*What is needed:* Tally the lines below that contain "START" and reply with only the tally.

(Excerpts from a dataset)
%%
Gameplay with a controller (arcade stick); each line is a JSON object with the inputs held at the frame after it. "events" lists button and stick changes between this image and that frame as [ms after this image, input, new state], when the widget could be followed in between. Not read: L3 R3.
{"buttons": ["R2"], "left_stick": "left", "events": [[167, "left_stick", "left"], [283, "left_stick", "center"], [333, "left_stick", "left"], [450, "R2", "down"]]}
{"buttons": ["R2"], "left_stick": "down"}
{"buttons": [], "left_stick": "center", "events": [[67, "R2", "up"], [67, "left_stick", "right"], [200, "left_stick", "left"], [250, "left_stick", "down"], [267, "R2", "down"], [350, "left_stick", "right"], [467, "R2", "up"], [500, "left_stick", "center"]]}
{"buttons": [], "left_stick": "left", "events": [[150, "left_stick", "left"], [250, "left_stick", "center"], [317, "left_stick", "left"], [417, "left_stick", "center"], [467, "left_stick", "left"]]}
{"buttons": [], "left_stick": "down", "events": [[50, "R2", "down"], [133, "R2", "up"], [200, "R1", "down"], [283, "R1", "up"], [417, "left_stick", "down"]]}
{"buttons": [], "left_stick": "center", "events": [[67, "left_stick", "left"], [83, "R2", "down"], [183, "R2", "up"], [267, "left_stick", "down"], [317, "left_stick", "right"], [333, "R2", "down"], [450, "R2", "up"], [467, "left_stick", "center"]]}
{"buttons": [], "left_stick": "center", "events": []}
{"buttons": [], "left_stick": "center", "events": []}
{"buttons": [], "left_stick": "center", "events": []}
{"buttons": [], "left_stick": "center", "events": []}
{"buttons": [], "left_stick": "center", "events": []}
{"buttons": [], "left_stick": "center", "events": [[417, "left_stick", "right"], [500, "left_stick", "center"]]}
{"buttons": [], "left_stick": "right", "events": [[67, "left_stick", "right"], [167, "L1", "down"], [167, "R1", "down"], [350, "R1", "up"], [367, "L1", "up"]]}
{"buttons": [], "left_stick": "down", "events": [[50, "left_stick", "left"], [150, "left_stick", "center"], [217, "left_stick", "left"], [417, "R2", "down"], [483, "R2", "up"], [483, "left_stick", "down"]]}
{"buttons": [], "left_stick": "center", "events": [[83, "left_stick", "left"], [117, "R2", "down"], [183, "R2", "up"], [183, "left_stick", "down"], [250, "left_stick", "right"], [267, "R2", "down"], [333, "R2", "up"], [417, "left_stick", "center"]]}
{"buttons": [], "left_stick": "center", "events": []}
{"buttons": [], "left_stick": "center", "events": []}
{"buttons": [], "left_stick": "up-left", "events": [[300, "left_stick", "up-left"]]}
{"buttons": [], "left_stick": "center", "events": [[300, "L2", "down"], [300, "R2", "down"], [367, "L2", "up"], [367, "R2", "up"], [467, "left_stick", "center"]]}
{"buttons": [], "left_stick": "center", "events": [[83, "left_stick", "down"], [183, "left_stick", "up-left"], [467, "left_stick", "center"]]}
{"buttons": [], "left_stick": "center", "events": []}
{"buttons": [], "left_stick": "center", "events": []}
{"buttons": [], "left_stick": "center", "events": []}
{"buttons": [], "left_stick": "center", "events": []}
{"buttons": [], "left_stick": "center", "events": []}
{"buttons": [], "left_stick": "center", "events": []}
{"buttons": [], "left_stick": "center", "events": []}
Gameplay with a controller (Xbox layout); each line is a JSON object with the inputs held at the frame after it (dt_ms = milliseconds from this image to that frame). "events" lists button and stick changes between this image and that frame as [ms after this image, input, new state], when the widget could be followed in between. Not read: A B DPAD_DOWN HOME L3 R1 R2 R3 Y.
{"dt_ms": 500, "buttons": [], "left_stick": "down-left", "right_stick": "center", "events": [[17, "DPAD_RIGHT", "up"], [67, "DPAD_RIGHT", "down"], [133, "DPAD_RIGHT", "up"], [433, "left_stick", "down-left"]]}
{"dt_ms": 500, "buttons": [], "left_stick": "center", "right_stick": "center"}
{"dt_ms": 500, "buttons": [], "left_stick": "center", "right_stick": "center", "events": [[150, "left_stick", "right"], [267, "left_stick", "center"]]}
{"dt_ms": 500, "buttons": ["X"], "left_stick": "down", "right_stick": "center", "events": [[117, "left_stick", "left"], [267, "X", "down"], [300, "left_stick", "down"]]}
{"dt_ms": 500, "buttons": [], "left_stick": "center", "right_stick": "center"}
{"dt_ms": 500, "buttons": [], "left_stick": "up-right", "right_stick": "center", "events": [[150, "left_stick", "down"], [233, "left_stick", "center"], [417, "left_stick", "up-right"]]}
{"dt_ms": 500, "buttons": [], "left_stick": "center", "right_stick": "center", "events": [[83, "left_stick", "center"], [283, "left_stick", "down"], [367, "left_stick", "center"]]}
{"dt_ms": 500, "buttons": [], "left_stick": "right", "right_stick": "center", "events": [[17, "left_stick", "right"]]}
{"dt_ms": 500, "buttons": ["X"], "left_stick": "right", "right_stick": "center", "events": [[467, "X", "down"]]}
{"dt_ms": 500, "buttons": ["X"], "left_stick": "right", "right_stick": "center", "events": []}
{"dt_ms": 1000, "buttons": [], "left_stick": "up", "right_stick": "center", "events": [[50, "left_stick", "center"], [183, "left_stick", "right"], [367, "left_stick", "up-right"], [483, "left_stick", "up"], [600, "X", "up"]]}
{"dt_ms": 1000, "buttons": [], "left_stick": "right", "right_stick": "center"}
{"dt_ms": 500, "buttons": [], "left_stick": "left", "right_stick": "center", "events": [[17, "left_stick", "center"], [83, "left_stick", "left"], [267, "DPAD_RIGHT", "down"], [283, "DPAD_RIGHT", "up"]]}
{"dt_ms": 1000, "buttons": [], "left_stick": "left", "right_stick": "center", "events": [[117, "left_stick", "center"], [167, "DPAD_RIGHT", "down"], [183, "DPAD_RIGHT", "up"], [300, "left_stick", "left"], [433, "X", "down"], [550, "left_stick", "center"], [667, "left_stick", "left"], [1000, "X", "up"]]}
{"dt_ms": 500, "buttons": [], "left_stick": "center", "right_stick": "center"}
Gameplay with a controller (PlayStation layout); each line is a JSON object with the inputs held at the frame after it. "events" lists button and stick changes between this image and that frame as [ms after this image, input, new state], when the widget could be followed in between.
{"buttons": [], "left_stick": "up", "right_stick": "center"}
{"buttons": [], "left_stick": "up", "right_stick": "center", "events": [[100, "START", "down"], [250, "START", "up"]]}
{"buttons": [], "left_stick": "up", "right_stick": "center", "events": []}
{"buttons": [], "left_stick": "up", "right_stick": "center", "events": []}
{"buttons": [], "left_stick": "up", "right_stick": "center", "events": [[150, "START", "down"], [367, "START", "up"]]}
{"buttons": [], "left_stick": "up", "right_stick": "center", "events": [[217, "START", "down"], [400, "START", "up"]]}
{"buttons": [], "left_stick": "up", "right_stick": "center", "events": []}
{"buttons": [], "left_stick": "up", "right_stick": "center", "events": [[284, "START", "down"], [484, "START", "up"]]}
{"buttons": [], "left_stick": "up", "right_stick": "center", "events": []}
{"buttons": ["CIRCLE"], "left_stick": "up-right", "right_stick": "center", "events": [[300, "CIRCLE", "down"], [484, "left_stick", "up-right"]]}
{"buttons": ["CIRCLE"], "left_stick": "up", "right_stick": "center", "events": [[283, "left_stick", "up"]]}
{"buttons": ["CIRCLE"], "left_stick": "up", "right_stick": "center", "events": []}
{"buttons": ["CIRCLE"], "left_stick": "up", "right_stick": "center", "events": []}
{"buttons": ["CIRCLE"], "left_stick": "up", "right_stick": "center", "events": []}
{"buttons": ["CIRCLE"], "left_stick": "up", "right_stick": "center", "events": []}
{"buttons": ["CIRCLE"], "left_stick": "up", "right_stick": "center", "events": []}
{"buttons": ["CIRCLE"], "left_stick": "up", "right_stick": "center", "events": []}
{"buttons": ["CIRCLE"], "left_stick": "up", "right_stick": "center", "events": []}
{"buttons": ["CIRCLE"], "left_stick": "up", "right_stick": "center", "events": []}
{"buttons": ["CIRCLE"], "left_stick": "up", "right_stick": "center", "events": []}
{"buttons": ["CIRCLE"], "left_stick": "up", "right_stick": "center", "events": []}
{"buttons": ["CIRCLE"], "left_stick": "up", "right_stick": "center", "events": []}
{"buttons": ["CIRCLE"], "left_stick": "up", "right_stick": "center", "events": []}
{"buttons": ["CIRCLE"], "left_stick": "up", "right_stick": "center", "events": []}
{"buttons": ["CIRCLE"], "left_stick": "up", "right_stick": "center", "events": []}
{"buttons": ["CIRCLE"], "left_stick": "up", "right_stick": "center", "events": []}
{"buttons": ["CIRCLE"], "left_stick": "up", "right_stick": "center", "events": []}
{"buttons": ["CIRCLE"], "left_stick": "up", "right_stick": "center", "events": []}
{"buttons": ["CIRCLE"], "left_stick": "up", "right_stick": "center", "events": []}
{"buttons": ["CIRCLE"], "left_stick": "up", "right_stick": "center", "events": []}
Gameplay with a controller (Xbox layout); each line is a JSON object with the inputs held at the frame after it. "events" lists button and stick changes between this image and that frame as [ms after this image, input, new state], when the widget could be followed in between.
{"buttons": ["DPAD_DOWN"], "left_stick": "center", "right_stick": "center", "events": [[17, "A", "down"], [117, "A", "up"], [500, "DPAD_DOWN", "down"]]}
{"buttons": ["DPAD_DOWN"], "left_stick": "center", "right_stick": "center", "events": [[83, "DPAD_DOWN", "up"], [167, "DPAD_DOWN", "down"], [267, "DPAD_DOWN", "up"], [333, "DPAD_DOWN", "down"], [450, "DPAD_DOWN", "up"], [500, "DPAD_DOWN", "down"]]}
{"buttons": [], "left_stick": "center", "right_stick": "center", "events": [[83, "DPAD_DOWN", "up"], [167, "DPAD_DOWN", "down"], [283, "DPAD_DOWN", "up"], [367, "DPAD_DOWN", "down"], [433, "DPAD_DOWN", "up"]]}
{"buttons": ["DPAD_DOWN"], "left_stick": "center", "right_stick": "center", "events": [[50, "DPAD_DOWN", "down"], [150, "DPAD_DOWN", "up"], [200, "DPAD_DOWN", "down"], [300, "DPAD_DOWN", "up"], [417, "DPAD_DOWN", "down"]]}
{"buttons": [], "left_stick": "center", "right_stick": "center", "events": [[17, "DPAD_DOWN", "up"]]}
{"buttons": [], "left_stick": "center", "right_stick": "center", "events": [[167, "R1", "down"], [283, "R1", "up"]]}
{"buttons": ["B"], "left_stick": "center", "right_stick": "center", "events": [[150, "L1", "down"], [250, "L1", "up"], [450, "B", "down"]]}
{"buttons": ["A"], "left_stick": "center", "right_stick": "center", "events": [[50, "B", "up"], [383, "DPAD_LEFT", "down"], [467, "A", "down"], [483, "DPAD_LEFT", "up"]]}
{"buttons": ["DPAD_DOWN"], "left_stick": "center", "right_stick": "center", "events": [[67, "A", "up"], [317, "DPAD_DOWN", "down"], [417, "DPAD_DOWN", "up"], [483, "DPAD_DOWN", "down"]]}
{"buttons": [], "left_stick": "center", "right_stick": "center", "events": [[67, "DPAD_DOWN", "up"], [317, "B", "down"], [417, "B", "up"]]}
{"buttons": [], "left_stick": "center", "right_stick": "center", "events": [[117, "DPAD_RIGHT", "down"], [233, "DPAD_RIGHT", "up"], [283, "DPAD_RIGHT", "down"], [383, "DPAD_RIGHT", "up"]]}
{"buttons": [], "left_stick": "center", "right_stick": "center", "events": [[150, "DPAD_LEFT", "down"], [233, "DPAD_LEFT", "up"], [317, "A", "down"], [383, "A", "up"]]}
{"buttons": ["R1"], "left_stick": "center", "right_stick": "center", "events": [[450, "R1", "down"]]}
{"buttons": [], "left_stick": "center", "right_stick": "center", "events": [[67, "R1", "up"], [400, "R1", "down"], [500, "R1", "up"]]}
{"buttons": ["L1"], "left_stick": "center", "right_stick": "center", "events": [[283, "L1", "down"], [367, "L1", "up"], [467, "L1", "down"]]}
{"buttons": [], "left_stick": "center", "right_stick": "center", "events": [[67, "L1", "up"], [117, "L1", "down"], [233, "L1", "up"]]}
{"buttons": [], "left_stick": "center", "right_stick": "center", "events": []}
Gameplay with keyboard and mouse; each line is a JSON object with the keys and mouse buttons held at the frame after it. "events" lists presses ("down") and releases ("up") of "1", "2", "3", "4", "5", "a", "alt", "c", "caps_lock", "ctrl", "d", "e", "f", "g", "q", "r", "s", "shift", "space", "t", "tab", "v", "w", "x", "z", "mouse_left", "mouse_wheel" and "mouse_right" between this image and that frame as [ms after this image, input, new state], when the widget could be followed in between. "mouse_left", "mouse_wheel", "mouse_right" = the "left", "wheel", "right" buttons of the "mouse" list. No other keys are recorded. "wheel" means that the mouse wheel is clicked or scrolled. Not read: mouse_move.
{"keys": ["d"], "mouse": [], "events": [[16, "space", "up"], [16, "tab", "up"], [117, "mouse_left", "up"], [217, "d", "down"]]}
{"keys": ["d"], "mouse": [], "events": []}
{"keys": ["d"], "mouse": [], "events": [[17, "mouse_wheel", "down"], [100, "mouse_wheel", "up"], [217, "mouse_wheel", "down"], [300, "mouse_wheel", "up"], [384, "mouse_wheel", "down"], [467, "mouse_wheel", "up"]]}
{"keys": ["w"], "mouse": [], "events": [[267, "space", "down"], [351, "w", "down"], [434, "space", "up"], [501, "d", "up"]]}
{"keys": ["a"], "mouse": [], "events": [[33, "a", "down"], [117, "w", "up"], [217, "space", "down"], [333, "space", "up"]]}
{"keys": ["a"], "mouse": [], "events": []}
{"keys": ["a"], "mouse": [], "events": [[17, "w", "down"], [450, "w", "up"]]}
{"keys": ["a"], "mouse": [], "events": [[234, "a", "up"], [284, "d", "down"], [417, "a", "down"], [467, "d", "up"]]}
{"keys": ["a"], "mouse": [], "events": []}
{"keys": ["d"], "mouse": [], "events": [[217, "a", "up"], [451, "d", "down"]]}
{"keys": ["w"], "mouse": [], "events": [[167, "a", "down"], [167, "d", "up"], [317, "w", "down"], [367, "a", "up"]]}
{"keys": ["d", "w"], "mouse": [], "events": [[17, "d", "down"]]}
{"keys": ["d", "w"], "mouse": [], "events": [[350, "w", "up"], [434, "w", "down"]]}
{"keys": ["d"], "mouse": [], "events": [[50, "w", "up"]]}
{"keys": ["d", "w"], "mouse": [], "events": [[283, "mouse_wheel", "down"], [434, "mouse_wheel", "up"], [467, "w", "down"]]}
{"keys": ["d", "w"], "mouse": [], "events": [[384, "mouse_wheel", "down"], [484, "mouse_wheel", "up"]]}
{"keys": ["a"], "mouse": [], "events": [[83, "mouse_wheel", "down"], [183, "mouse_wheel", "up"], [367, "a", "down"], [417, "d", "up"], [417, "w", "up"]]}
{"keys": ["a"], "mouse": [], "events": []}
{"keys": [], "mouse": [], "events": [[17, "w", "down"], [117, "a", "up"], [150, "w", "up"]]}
%%
*Finished exercise:* 4